UN not joined up on biofuels

by | May 9, 2007


 A gaggle of UN agencies have just published a report on biofuels, says the Guardian this morning (see also previous Global Dashboard posts on biofuels). Although the report presents a mixed picture of upsides and downsides, it’s clear about the food security risks:

Expanded production [of biofuel crops] adds uncertainty. It could also increase the volatility of food prices with negative food security implications… The benefits to farmers are not assured, and may come with increased costs. [Growing biofuel crops] can be especially harmful to farmers who do not own their own land, and to the rural and urban poor who are net buyers of food, as they could suffer from even greater pressure on already limited financial resources. At their worst, biofuel programmes can also result in a concentration of ownership that could drive the world’s poorest farmers off their land and into deeper poverty.

Absolutely. Slightly confusing, then, to see UNEP head Achim Steiner saying the opposite, according to the FT last month:

The UN’s top environment official has backed a European Union plan to require the blending of plant-based biofuels into road fuels despite fears by environmentalists that this could lead to increased deforestation in south-east Asia and Brazil. Achim Steiner, head of the UN Environment Prog­ramme, said on Thursday that biofuels were needed to reduce global dependence on fossil fuels.

What’s especially striking about the coverage of Steiner’s April remarks is that all of his responses to criticism of biofuels focus on the one specific charge that environmental NGOs have decided to lead on: that biofuels are driving deforestation through palm oil plantations and so on.

What he doesn’t address or attempt to rebut is the more significant risk of biofuels undermining food security (remember those riots in Mexico?).

All this just underlines once again the need for development and environmental agencies to pull together a common strategy on biofuels that took account of both climate mitigation and development and food security. Achim Steiner is widely regarded as a smart operator within the UN system, and given the Secretary General’s strong current focus on climate change, perhaps he can drive integration forward.

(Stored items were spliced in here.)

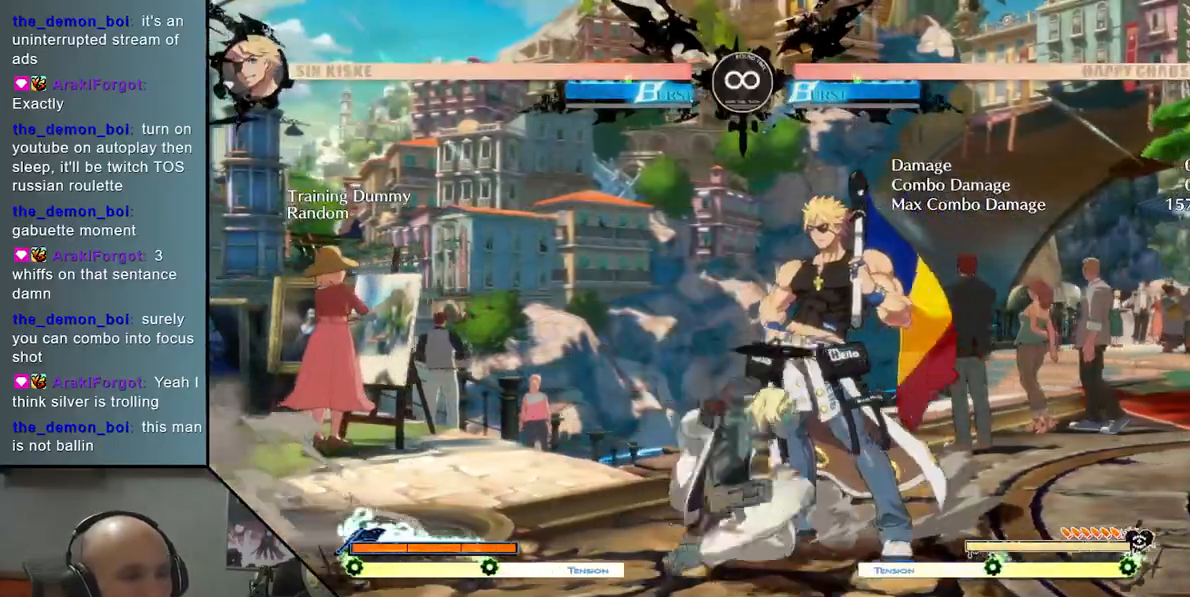
{"buttons": [], "left_stick": "down", "events": [[133, "CROSS", "down"], [200, "left_stick", "center"], [267, "CROSS", "up"], [367, "left_stick", "left"], [467, "left_stick", "down"]]}
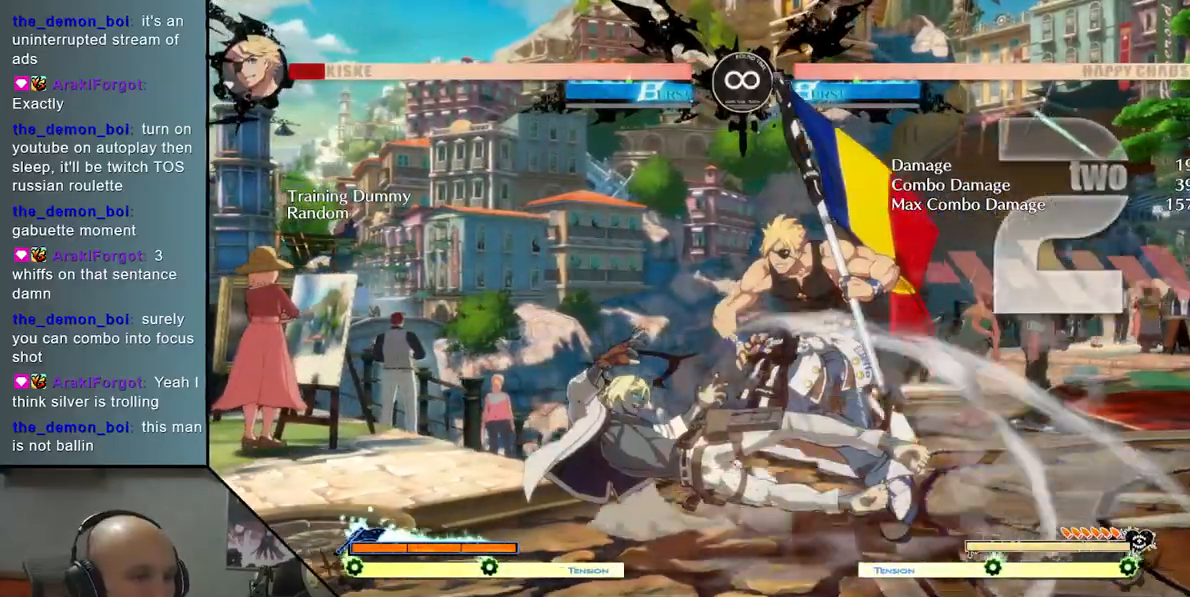
{"buttons": ["L2"], "left_stick": "right", "events": [[67, "left_stick", "right"], [133, "R2", "down"], [200, "left_stick", "center"], [233, "R2", "up"], [283, "left_stick", "down"], [333, "left_stick", "right"], [433, "L2", "down"]]}
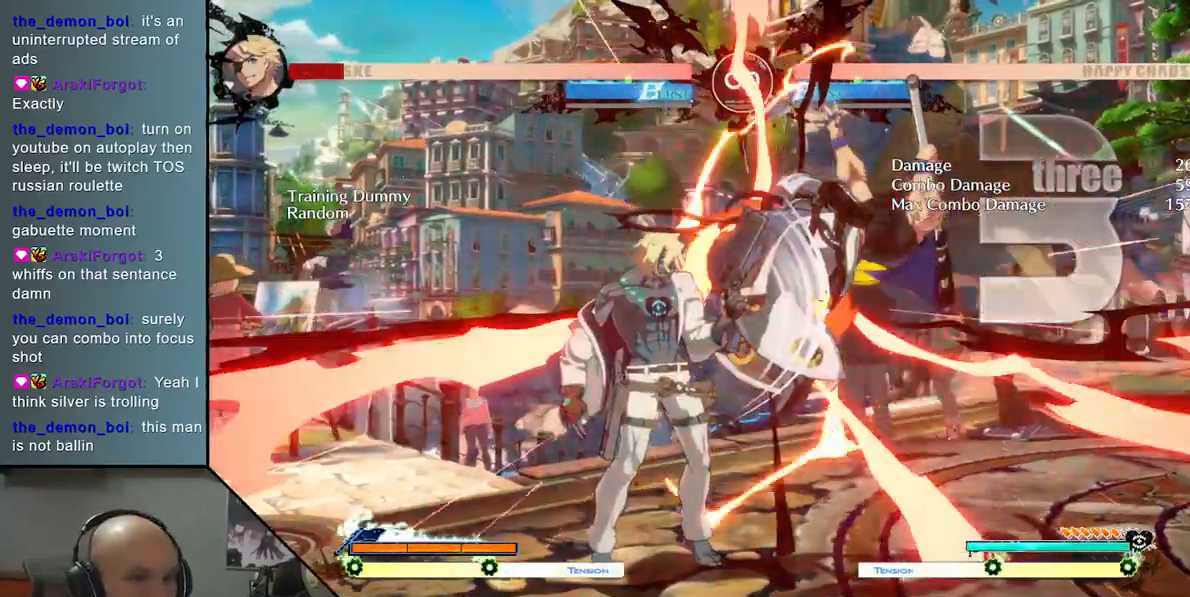
{"buttons": [], "left_stick": "right", "events": [[400, "L2", "up"]]}
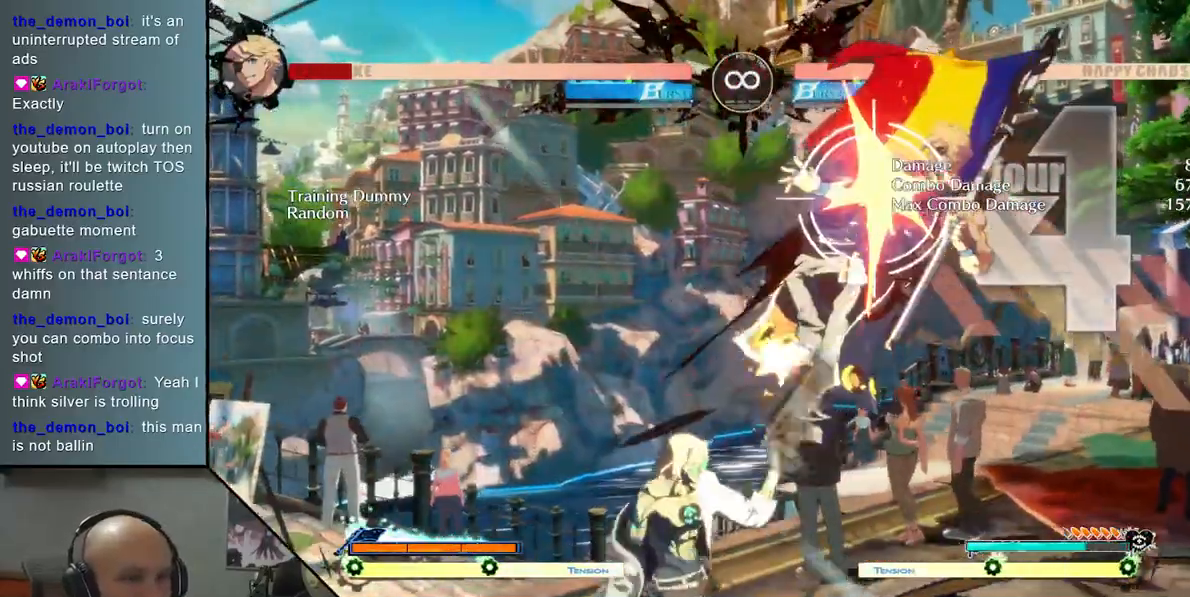
{"buttons": [], "left_stick": "right", "events": [[83, "TRIANGLE", "down"], [183, "R2", "down"], [383, "TRIANGLE", "up"], [417, "R2", "up"]]}
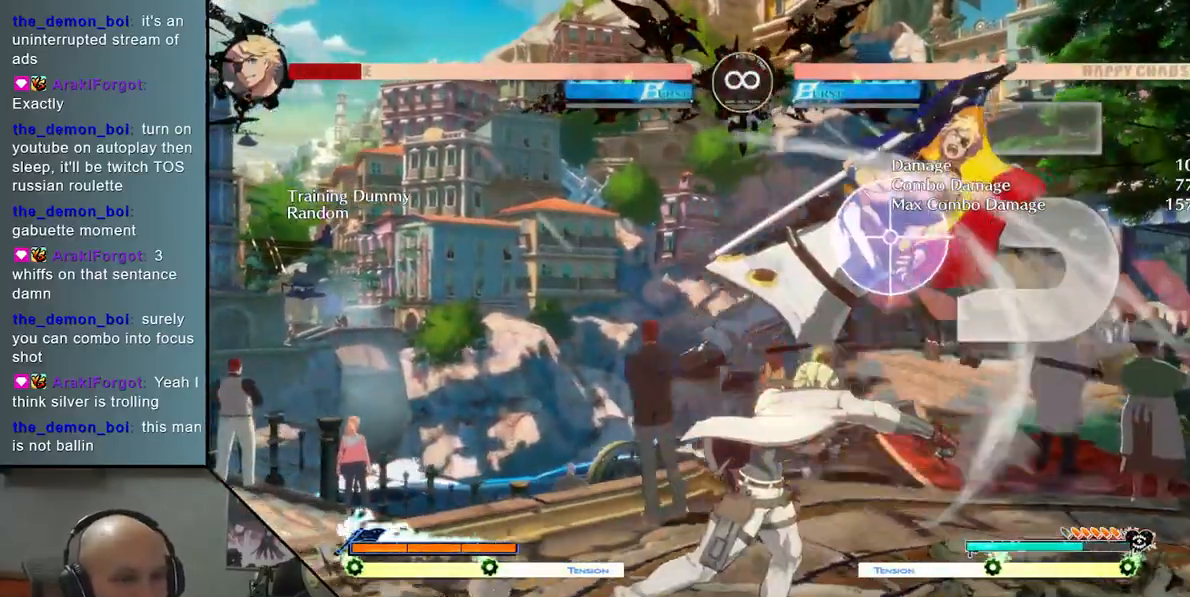
{"buttons": ["TRIANGLE"], "left_stick": "right", "events": [[100, "left_stick", "center"], [150, "left_stick", "left"], [200, "left_stick", "down"], [250, "left_stick", "right"], [350, "L2", "down"], [350, "TRIANGLE", "down"], [450, "L2", "up"]]}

Or maybe DFID and Defra can get there first and show what a properly integrated approach to biofuels would look like?

Author

  • Alex Evans is founder of Larger Us, which explores how we can use psychology to reduce political tribalism and polarisation, a senior fellow at New York University, and author of The Myth Gap: What Happens When Evidence and Arguments Aren’t Enough? (Penguin, 2017). He is a former Campaign Director of the 50 million member global citizen’s movement Avaaz, special adviser to two UK Cabinet Ministers, climate expert in the UN Secretary-General’s office, and was Research Director for the Business Commission on Sustainable Development. Alex lives with his wife and two children in Yorkshire.


More from Global Dashboard

Let’s make climate a culture war!

Let’s make climate a culture war!

If the politics of climate change end up polarised, is that so bad?  No – it’s disastrous. Or so I’ve long thought. Look at the US – where climate is even more polarised than abortion. Result: decades of flip flopping. Ambition under Clinton; reversal...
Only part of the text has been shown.